Problem description =
In the listing that follows, locate the line containing "middle mcp: (298, 936)" and the line containing "middle mcp: (611, 939)". Retype exactly those two lines and every line between them, and nothing more.

---- Data excerpts

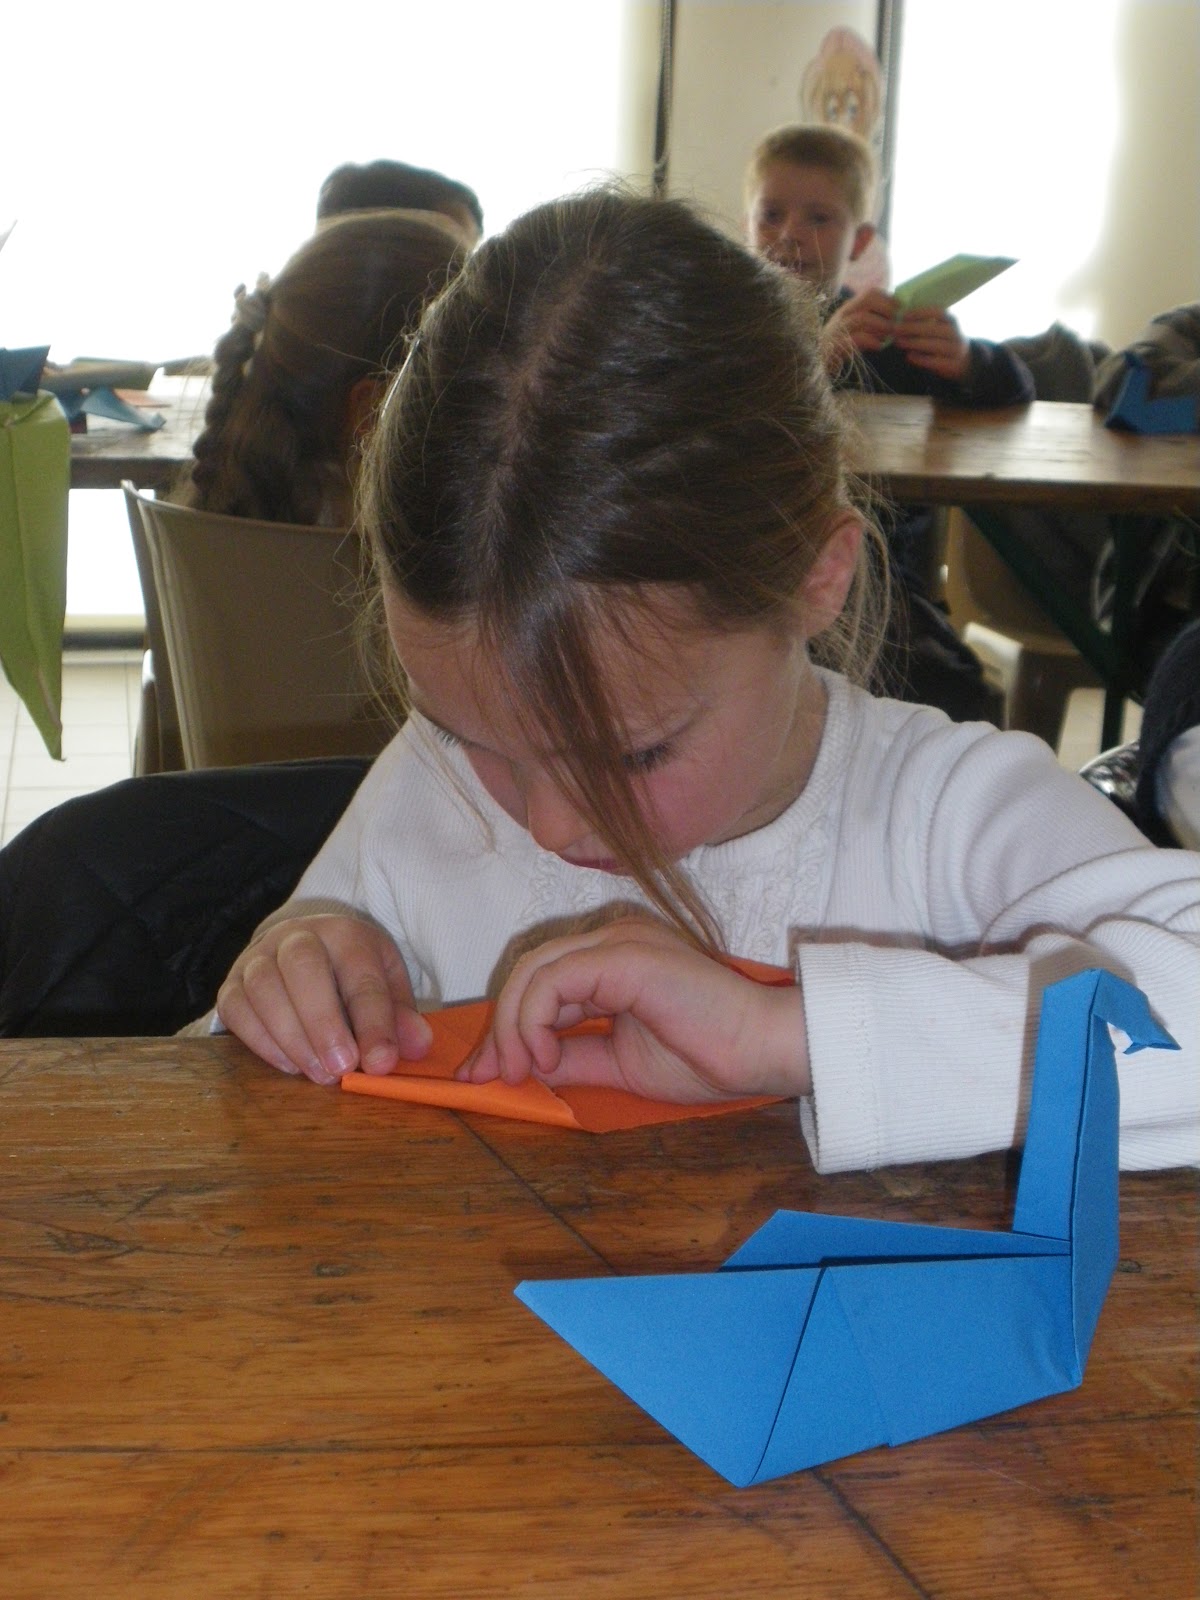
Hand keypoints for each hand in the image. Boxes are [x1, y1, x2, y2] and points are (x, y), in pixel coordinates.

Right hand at [216, 914, 430, 1083]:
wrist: (301, 949)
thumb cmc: (350, 974)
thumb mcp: (386, 985)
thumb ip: (401, 1017)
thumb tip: (418, 1046)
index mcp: (346, 934)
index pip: (360, 975)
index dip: (373, 1023)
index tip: (381, 1064)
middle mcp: (298, 936)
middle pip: (304, 968)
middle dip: (324, 1024)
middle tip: (341, 1070)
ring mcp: (259, 957)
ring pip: (264, 987)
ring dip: (292, 1038)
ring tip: (318, 1074)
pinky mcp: (232, 983)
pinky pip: (236, 1008)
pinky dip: (261, 1041)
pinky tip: (289, 1065)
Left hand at [459, 916, 810, 1101]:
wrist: (762, 1051)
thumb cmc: (708, 1056)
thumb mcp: (619, 1061)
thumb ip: (573, 1055)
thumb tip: (524, 1064)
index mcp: (614, 959)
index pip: (540, 981)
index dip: (505, 1026)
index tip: (483, 1074)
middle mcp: (611, 939)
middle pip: (527, 970)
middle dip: (498, 1026)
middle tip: (486, 1076)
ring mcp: (617, 940)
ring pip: (532, 970)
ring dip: (510, 1025)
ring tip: (518, 1070)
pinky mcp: (621, 955)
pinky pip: (552, 980)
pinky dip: (532, 1018)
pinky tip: (540, 1056)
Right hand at [823, 287, 899, 368]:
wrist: (818, 362)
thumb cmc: (841, 345)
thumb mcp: (854, 327)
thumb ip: (871, 320)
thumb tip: (895, 316)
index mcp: (849, 307)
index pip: (871, 292)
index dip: (888, 298)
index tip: (901, 308)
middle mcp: (843, 314)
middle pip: (867, 300)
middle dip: (887, 308)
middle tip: (898, 320)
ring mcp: (839, 328)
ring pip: (863, 318)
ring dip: (881, 325)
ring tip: (891, 334)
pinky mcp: (837, 345)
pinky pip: (856, 338)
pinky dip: (871, 341)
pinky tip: (879, 346)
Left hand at [892, 307, 970, 380]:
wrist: (964, 360)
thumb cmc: (944, 340)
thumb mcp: (941, 327)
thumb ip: (926, 322)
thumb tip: (900, 317)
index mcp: (951, 320)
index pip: (936, 312)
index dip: (919, 313)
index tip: (903, 315)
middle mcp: (954, 333)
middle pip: (931, 329)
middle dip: (911, 329)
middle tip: (895, 329)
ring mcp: (955, 349)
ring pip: (932, 345)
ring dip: (913, 343)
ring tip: (898, 342)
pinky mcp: (952, 364)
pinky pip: (934, 361)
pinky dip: (920, 359)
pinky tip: (909, 356)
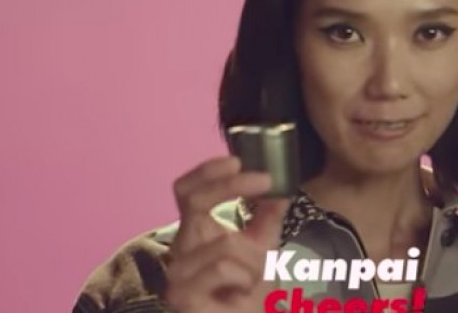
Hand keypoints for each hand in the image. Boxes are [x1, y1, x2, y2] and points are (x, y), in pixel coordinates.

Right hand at [165, 156, 289, 312]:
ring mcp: (177, 274)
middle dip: (231, 186)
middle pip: (193, 200)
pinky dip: (245, 277)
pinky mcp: (182, 297)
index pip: (186, 190)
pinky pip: (223, 268)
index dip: (207, 171)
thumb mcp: (262, 247)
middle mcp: (181, 249)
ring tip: (256, 278)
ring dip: (255, 258)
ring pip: (226, 242)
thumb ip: (267, 217)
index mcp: (195, 233)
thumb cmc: (249, 290)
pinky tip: (242, 293)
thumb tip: (280, 188)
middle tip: (266, 182)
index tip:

--------

Response =
middle mcp: (298, 936)
middle pip: (304, 968)
middle dip: (324, 1024)
middle tip: (341, 1070)
ring mcp: (259, 957)
ring pip: (264, 987)
ring dip: (292, 1038)
ring tip: (318, 1074)
pinky mcp: (232, 983)
pinky pip: (236, 1008)
pinky dip: (261, 1041)
pinky tip: (289, 1065)
Left hand at [459, 916, 810, 1101]:
wrist: (762, 1051)
thumb cmc: (708, 1056)
thumb mcp: (619, 1061)
thumb ip: (573, 1055)
thumb tip: (524, 1064)
index mcp: (614, 959)
index pip: (540, 981)
index dip: (505, 1026)
index tip: (483, 1074)
middle mcp: (611, 939)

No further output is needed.